The function I wrote in PyTorch is:
def dice_score_reduced_over_batch(x, y, smooth=1):
assert x.ndim == y.ndim
# reduction over all axes except 0 i.e. batch
axes = tuple([i for i in range(1, x.ndim)])
intersection = torch.abs((x * y).sum(dim=axes))
union = torch.abs(x.sum(dim=axes)) + torch.abs(y.sum(dim=axes))
dice = torch.mean(2. * (intersection + smooth) / (union + smooth), dim=0)
return dice
The input tensors x
and y
have the shape [batch_size, nChannel, height, width]
where nChannel=1
since ground truth is a 2d binary mask. The standard way to calculate the dice score is to compute it along the batch
axis and taking the mean value at the end (Right?). I found that the score is affected by the way inputs are flattened.

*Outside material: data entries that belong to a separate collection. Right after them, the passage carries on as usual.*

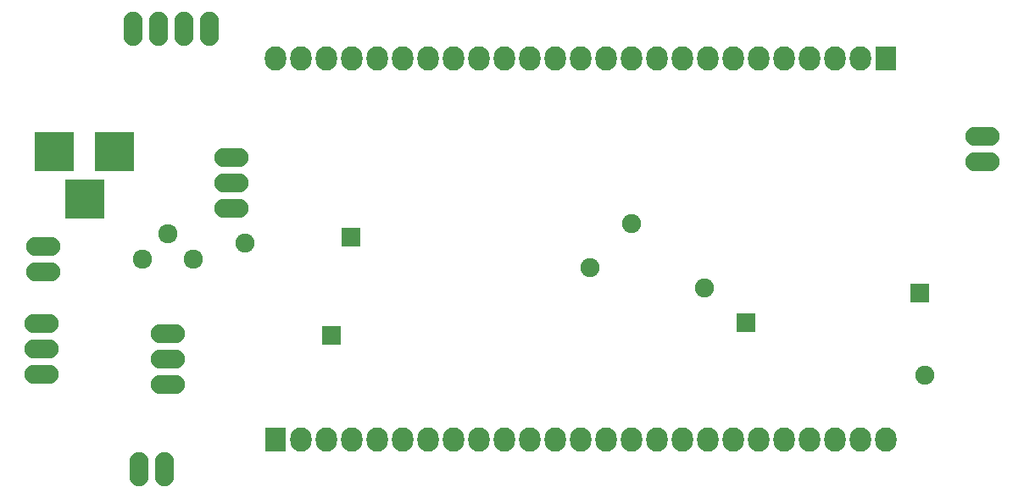
<source format=gbs>
G04 #@! TF.FileFunction,Soldermask,Bot*
%FSLAX46Y46*%
G04 Gerber Fmt 4.6, Leading zero omitted, Abs format (unit mm)*
G04 Created by KiCad (PCBNEW 4.0.7-e2-6376~58~ubuntu14.04.1) date Thu Jan 18 16:09:12 2018*
%MOMM*%
%LPD*%
G01*
G04 APERTURE LIST*
%ADD10C,0.100000*%
%ADD11R,3.900120X3.900120*%
%ADD12O,3.414980X1.906220*%
%ADD13R,2.127200X2.432000*%
%ADD14O,2.127200X2.432000*%
%ADD15O,1.906220X3.414980*%
%ADD16C,1.900000*%
%ADD17R,1.900000X1.900000*%
%ADD18C,1.924000*%
G04 APERTURE END LIST*
D10*
D11*
X70300140Y-70300000D03*
X64300660Y-70300000D03*
X67300400Y-74999000D03*
D12*
X75600000Y-88460000D03*
X75600000Y-91000000D03*
X75600000Y-93540000D03*
D13*
X86360000Y-99060000D03*
D14*
X88900000Y-99060000D03*
X91440000Y-99060000D03*
X93980000Y-99060000D03*
X96520000Y-99060000D03*
X99060000Y-99060000D03*
X101600000Y-99060000D03*
X104140000Y-99060000D03*
X106680000Y-99060000D03*
X109220000Y-99060000D03*
X111760000Y-99060000D03*
X114300000Y-99060000D03*
X116840000Y-99060000D03*
X119380000Y-99060000D03*
X121920000Y-99060000D03*
X124460000Y-99060000D03*
X127000000Y-99060000D03*
X129540000Y-99060000D03*
X132080000Y-99060000D03*
X134620000Y-99060000D03*
X137160000Y-99060000D03*
X139700000Y-99060000D03*
X142240000Y-99060000D03*
X144780000Y-99060000D03*
X147320000Y-99060000D03*
D13*
X147320000Y-60960000D03*
D14*
X144780000Y-60960000D03*
X142240000Y-60960000D03*
X139700000Y-60960000D03*
X137160000Y-60960000D03*
X134620000Y-60960000D03*
X132080000Y-60960000D03*
X129540000Y-60960000D03*
X127000000Y-60960000D03*
X124460000Y-60960000D03*
X121920000Y-60960000D03*
X119380000Y-60960000D03*
X116840000Y-60960000D03*
X114300000Y-60960000D03*
X111760000Y-60960000D03*
X109220000Y-60960000D03*
X106680000Y-60960000D03*
X104140000Y-60960000D03*
X101600000Y-60960000D03*
X99060000Y-60960000D03*
X96520000Y-60960000D03*
X93980000Y-60960000D03*
X91440000Y-60960000D03*
X88900000Y-60960000D03*
X86360000Y-60960000D03*
D15*
X72730000Y-102000000D03*
X75270000Y-102000000D03*
D12*
X63000000Y-87460000D03*
X63000000Y-90000000D03*
X63000000Y-92540000D03*
X63200000Y-79730000D03*
X63200000Y-82270000D03*
D15*
X72190000Y-58000000D03*
X79810000Y-58000000D03*
X77270000Y-58000000D03*
X74730000Y-58000000D03*
D12*
X157000000Y-71270000D03*
X157000000Y-68730000D03*
D16*
X121900000Y-77500000D03*
X117800000Y-81900000D03*
X83300000Y-79400000D03*
X129200000Y-83900000D03*
X151200000Y-92600000D03*
D12*
X82000000Y-75940000D03*
X82000000Y-73400000D03*
X82000000Y-70860000D03*
D17*
X92000000Y-88600000D03*
X133400000Y-87400000D03*
X93900000Y-78800000D03*
X150700000Y-84400000D03*
D18*
X75640000Y-78460000D03*
X73100000Y-81000000D03*
X78180000Y-81000000D03*
M02*

</source>
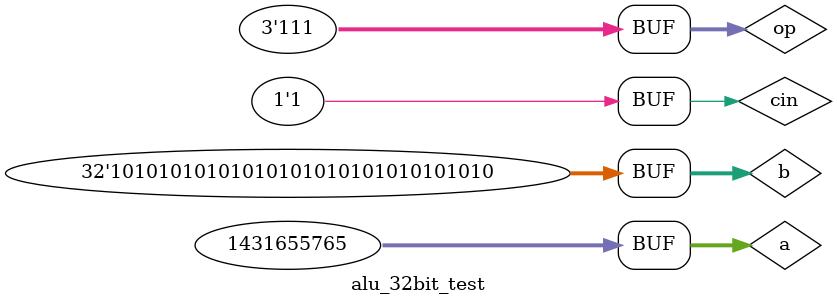
<source format=v>
module alu_32bit_test();
	reg[31:0] b;
	reg[31:0] a;
	wire cout;
	wire[31:0] result;
	reg cin;
	reg lessi;
	reg [2:0]op;

	alu_32bit alu_32bit(result, cout, op, a, b);

	initial begin
		a= 32'b01010101010101010101010101010101; b=32'b10101010101010101010101010101010; cin=1'b0; op=3'b000; 						//test case for and operation
		#20;	
		a= 32'b01010101010101010101010101010101; b=32'b10101010101010101010101010101010;  cin=1'b0; op=3'b001;						//test case for or operation
		#20;
		a= 32'b01010101010101010101010101010101; b=32'b10101010101010101010101010101010;  cin=1'b0; op=3'b010;						//test case for add operation
		#20;
		a= 32'b01010101010101010101010101010101; b=32'b10101010101010101010101010101010;  cin=1'b0; op=3'b110;						//test case for subtract operation
		#20;
		a= 32'b01010101010101010101010101010101; b=32'b10101010101010101010101010101010;  cin=1'b1; op=3'b111;						//test case for slt operation
		end

	initial begin
		$monitor("time=%2d,a=%32b,b=%32b,cin=%1b,op=%3b,res=%32b,cout=%1b", $time, a , b, cin, op, result, cout);
	end

endmodule
</source>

╔═══════════════════╦══════════════════╦════════╗
║ input tensor ║ flattened tensor ║ dice ║
╠═══════════════════╬══════════════════╬════════╣
║ [64, 1, 128, 128] ║ - ║ 0.2754 ║
╠═══════════════════╬══════════════════╬════════╣
║ [64, 1, 128, 128] ║ [64, 16384] ║ 0.2754 ║
╠═══════════════════╬══════════════════╬════════╣
║ [64, 1, 128, 128] ║ [1, 1048576] ║ 0.3121 ║
╚═══════════════════╩══════════════════╩════════╝
My best guess was this difference is due to the way values are being averaged but it’s not the case. The code must return the exact same answer irrespective of the arrangement/shape of the input data. How this behavior can be explained? What’s the best way to avoid it?